SEO has always been an issue when dealing with single page applications that need to be indexed by Google. With Nuxt, you can enable Static mode. During the build step, Nuxt fetches all your API calls (in this case from our headless WordPress install) and outputs the results into completely static files with proper meta tags so Google can properly index your site. 

Since the pages are all rendered into static HTML pages, your site is going to load incredibly fast. In a traditionally-rendered website, when a request is made to get a page, the server must first assemble the page from a database before it can return the page. With a page already rendered during the build step by Nuxt, that data already exists, so on a page request there’s nothing more to do but serve up a static HTML file. It doesn’t get faster than that!

Ok, putting the project into Nuxt and setting WordPress as a headless CMS was complete. Now where to host it?

Netlify.com

Netlify is an “intuitive Git-based workflow and powerful serverless platform to build, deploy, and collaborate on web apps.”

We use Git for version control at wisnet. With Netlify, the GitHub repository for your app is connected to your Netlify account. So when you push to your repo, Netlify automatically pulls in your updates and triggers the build defined in our Nuxt app. 

Since the end result of that build is nothing but static HTML files, Netlify now distributes your app across their global CDN Edge network. Which means if someone in Japan requests a page from your app, that page will be served from their nearest data center.

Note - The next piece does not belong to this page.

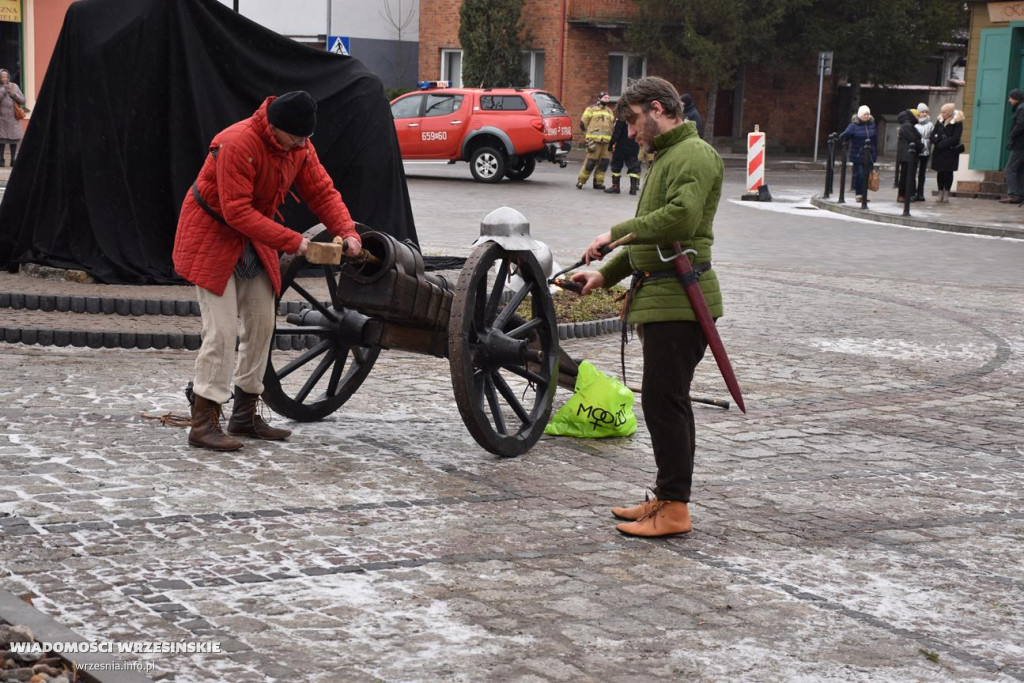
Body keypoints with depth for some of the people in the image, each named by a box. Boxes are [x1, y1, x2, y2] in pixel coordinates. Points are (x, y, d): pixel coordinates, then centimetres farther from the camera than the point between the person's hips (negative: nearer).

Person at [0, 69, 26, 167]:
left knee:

So I got Netlify set up and ready to host wisnet96.com. One of my favorite features on Netlify is that on every build, they create a deploy preview URL for that particular commit which they save indefinitely, so you have a complete history and preview of all the changes that have been made to your app! Here’s an early deploy preview of the wisnet96 site. 

Project Complete?

Nope!

On the original wisnet site from 1996, there was a “Make a Page” feature. Enter in your business information, a logo, and some other options, and it would create your own website! Pretty sweet for 1996. 

“Make a Page” feature from wisnet.com in 1996.

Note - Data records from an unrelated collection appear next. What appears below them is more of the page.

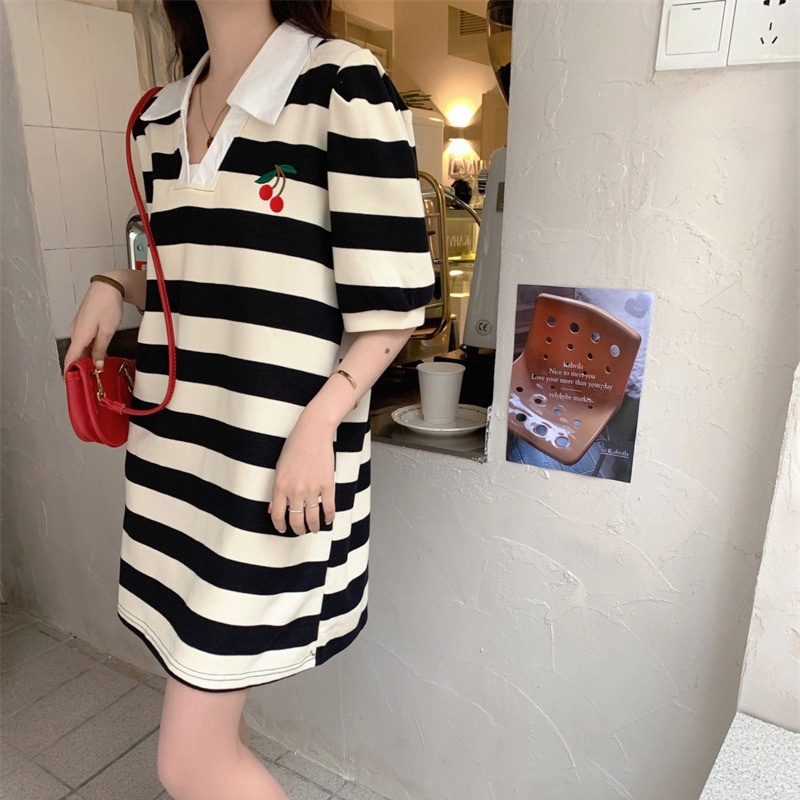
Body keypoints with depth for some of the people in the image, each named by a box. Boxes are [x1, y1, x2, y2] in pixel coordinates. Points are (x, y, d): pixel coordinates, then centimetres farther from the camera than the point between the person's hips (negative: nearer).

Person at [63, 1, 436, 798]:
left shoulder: (342, 85, -7)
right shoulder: (160, 116, 14)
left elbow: (393, 300, -10)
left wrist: (317, 425, -18)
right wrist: (113, 285, 6)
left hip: (278, 459, -6)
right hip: (176, 443, 7)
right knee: (206, 724, 21)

I was discussing wisnet96 with my teammates Joe and Michael. Joe jokingly said we should bring back the Make a Page feature. Michael and I decided this would indeed be funny and proceeded to build out this feature in the wisnet96 revival project.

The idea being that our clients, or anyone for that matter, could help us celebrate 25 years of wisnet and get their own throwback 90s-styled website to share on social media and such.

Then the wheels fell off

While researching the wonderfully absurd world of 90s website design for the templates that would be used for the Make a Page submissions, I kept coming across images of the old Windows 95 operating system and started feeling pretty nostalgic. So yep, I decided it would be pretty great to build a Windows 95-inspired website where you can not only view the original wisnet site from 1996 in an IE-inspired “browser” but also submit and view the Make a Page submissions, all in a Windows 95 desktop-style environment. 

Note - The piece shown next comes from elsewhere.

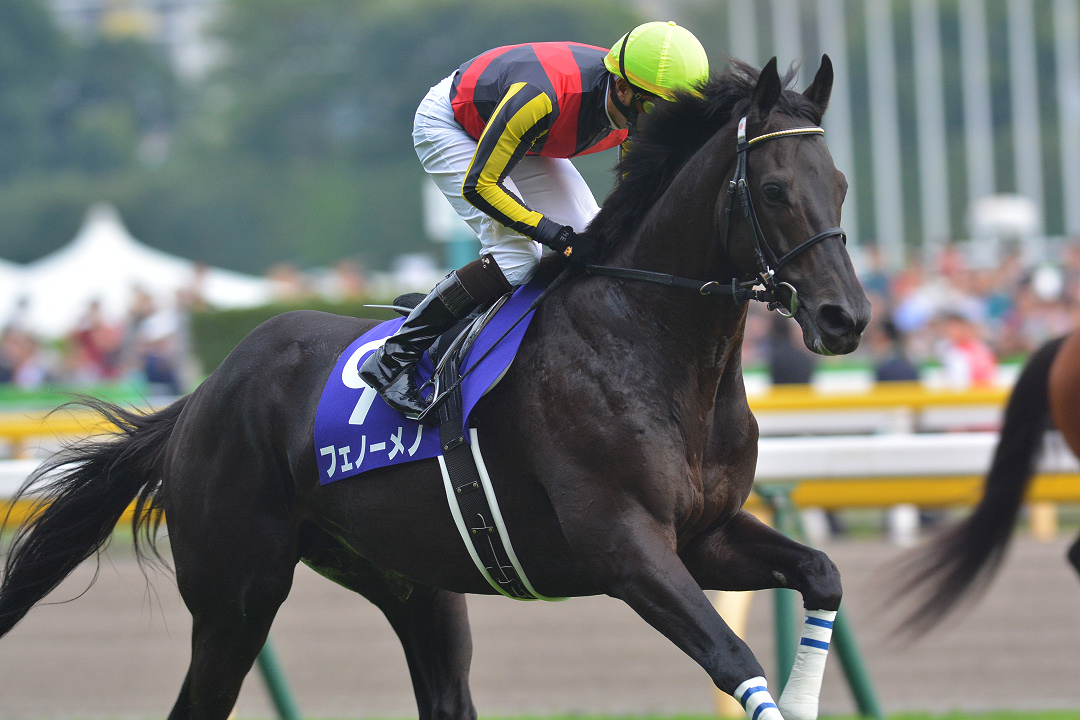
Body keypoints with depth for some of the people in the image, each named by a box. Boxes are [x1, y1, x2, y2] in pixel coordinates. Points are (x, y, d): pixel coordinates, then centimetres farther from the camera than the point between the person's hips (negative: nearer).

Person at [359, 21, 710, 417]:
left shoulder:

Sounds reasonable for a project that was supposed to take about 4 hours right? Well about 289 hours later (mostly nights and weekends, so calm down, Joe), wisnet96.com was finally finished in all its ridiculous glory.

It’s a Wrap!

This was easily the most fun I’ve had working on a project, and I feel so fortunate to work with a team that encourages and gives you space to explore and play. The project is all sorts of silly, but I learned so much about modern web development tools and technologies. 

After completing this project, I really believe wisnet is on the right development path and will be able to better serve our partners by providing them with solutions to their needs that are more secure, scalable, and performant than ever!